*Trecho do texto*:
═══

Além da rendição à nova chantagem do mal menor, a oposição de esquerda também se submete à lógica da redução de seu espaço político presente na nova lei eleitoral, que proíbe as coligações proporcionais, mas não as coligações majoritárias, e obriga os partidos a buscarem um coeficiente eleitoral cada vez maior a cada eleição para manter seus registros junto à Justiça Eleitoral. A perspectiva de criação de uma frente de esquerda para enfrentar o avanço da direita e a ameaça bolsonarista fracassou miseravelmente por conta dessa submissão e do cálculo oportunista de que concorrendo em faixa própria cada partido “fideliza” melhor seu eleitorado e tem mais chances de sobreviver à guilhotina partidária. Na maior parte dos casos prevalecem os interesses dos caciques e burocracias partidárias e as conveniências locais, com os maiores partidos do centro-esquerda (PT, PDT, PSB, Movimento 65, ex-PC do B, REDE) aliando-se alegremente com todo o espectro do campo golpista em parte expressiva dos municípios, até mesmo com o PSL, ex-partido de Bolsonaro.

Este é um comportamento esperado por parte dos partidos de esquerda que tem uma inserção fundamentalmente institucional e que há tempos anunciam a intenção de negociar alianças políticas e eleitorais com partidos do campo golpista, como PDT, PSB e Rede. Porém, para os partidos que têm inserção nas classes trabalhadoras e atuam minimamente em seu movimento social e político, como PT, Movimento 65, PSOL, PCB, PSTU, PCO e UP, esta postura não só é equivocada, como é o caminho mais rápido para uma derrota política de proporções trágicas para o mundo do trabalho.

═══

No trecho sobre a esquerda e a nova lei eleitoral, que tipo de coligação a lei proíbe?

*Dados fornecidos*:
═══

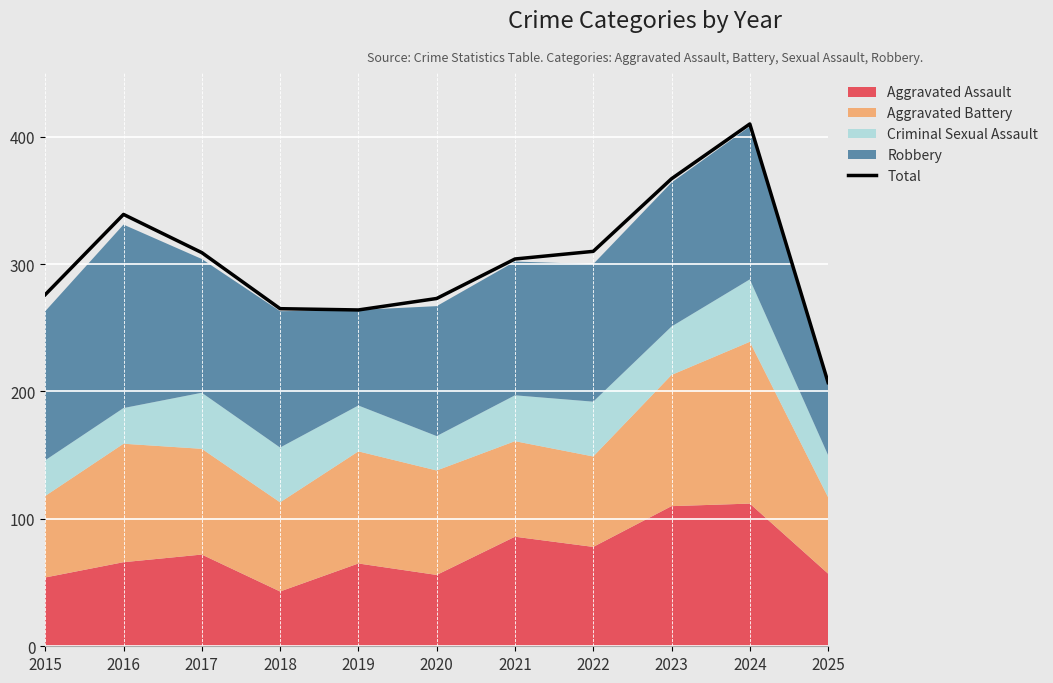

List the labels in order of value, smallest first.

2025, 2019, 2018, 2020, 2015, 2021, 2017, 2022, 2016, 2023, 2024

═══

*Resposta do exercício*:
As coligações proporcionais. As coligações majoritárias continuam permitidas.